Luiz Fernando Kuyven – Em um congresso ao qual fui, lembro-me que criticaram a questão da boa-fé no Brasil. Foi conversado como se aplica aqui esse princípio, que ele é utilizado de forma muito ampla, sem qualquer limite, nos temas mais variados. Enquanto que no restante do mundo a boa-fé é um meio de interpretação quando há uma lacuna, aqui não. Mesmo quando a gente tem um artigo específico, jogamos a boa-fé em cima para dar uma reforçada. A nossa jurisprudência aplica a boa-fé tanto do ponto de vista francês, quanto alemão, quanto americano em causas iguais.

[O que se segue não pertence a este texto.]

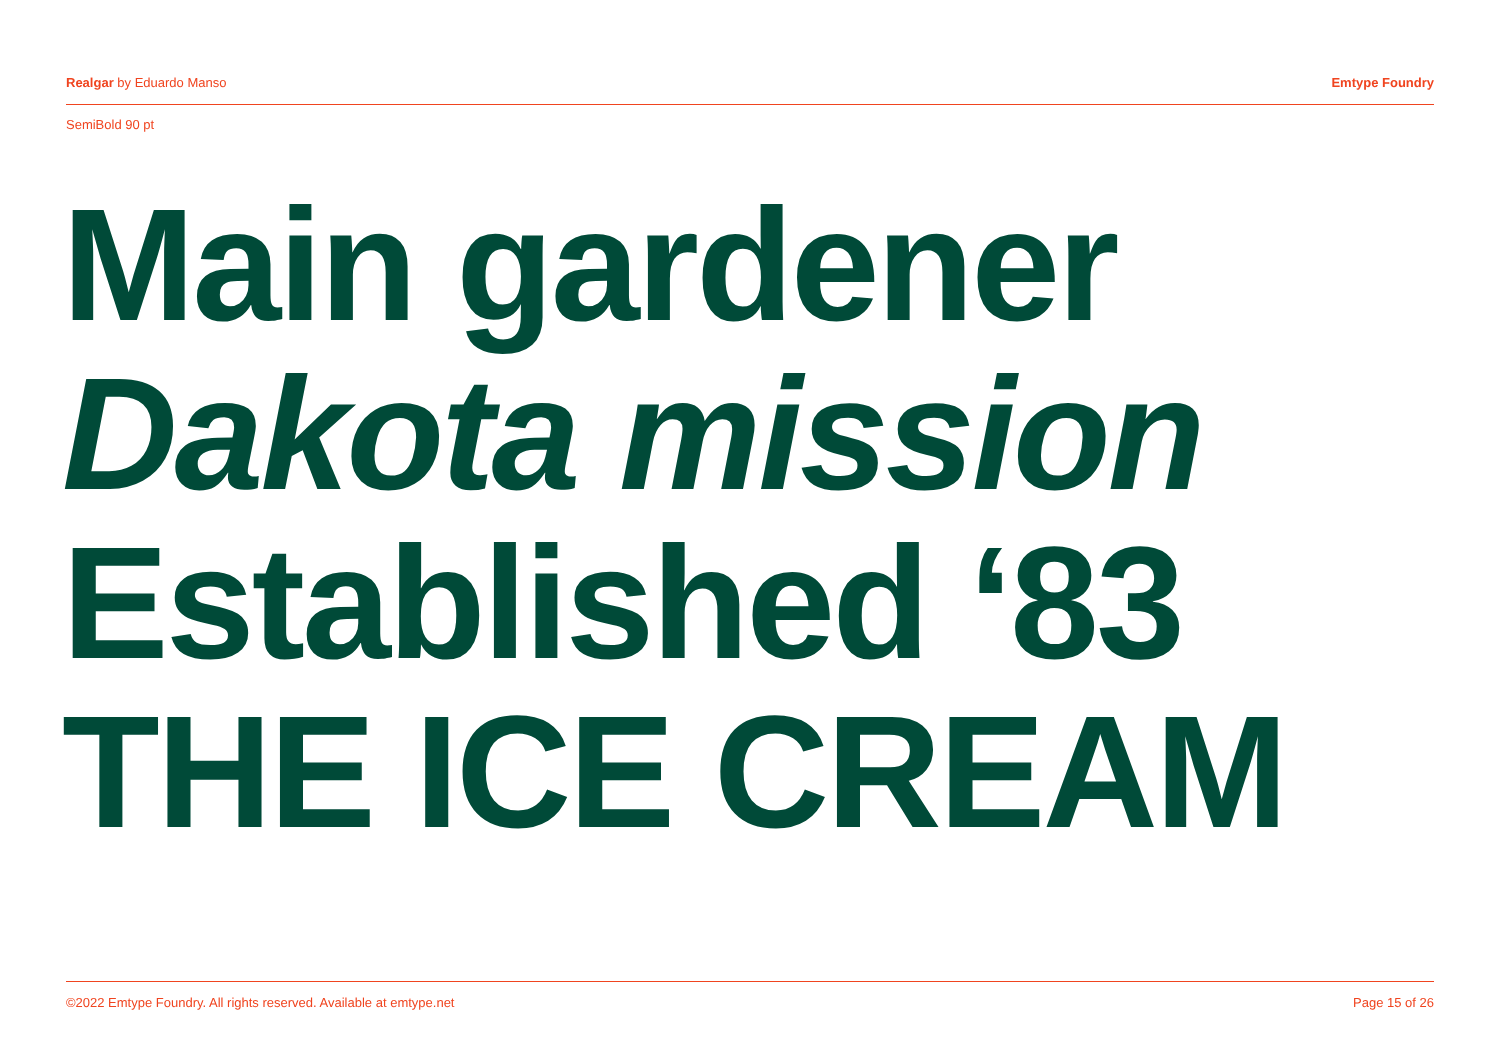Realgar by Eduardo Manso Emtype Foundry
SemiBold 90 pt
Main gardener
Dakota mission
Established ‘83
THE ICE CREAM
©2022 Emtype Foundry. All rights reserved. Available at emtype.net Page 15 of 26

O interessante é que nós trouxemos conceitos de fora, caso da boa-fé, mas muitas vezes fazemos uma aplicação que não corresponde com o que foi pensado no sistema de origem. É bom a gente escutar os professores, porque muitas vezes foram até eles mesmo que criaram essas regras lá fora, para saber qual era realmente a finalidade e disciplinar a aplicação no Brasil.

ConJur – E boas práticas?
Luiz Fernando Kuyven – No Congresso Geral que teve em Viena em 2014, o Direito Ambiental do Brasil foi um tema que interessou muito os participantes de outros países. A forma como ele tem sido efetivo foi muito elogiada, pois tem sido aplicado. É um direito difuso, um sistema que eles não estão ambientados, que fala sobre a responsabilidade civil das empresas e responsabilidade objetiva. Tudo isso são coisas que mesmo para países avançados são novidades. Falou-se também da expansão da arbitragem no Brasil, que é um país que está respeitando muito as decisões arbitrais, principalmente o STJ [Superior Tribunal de Justiça].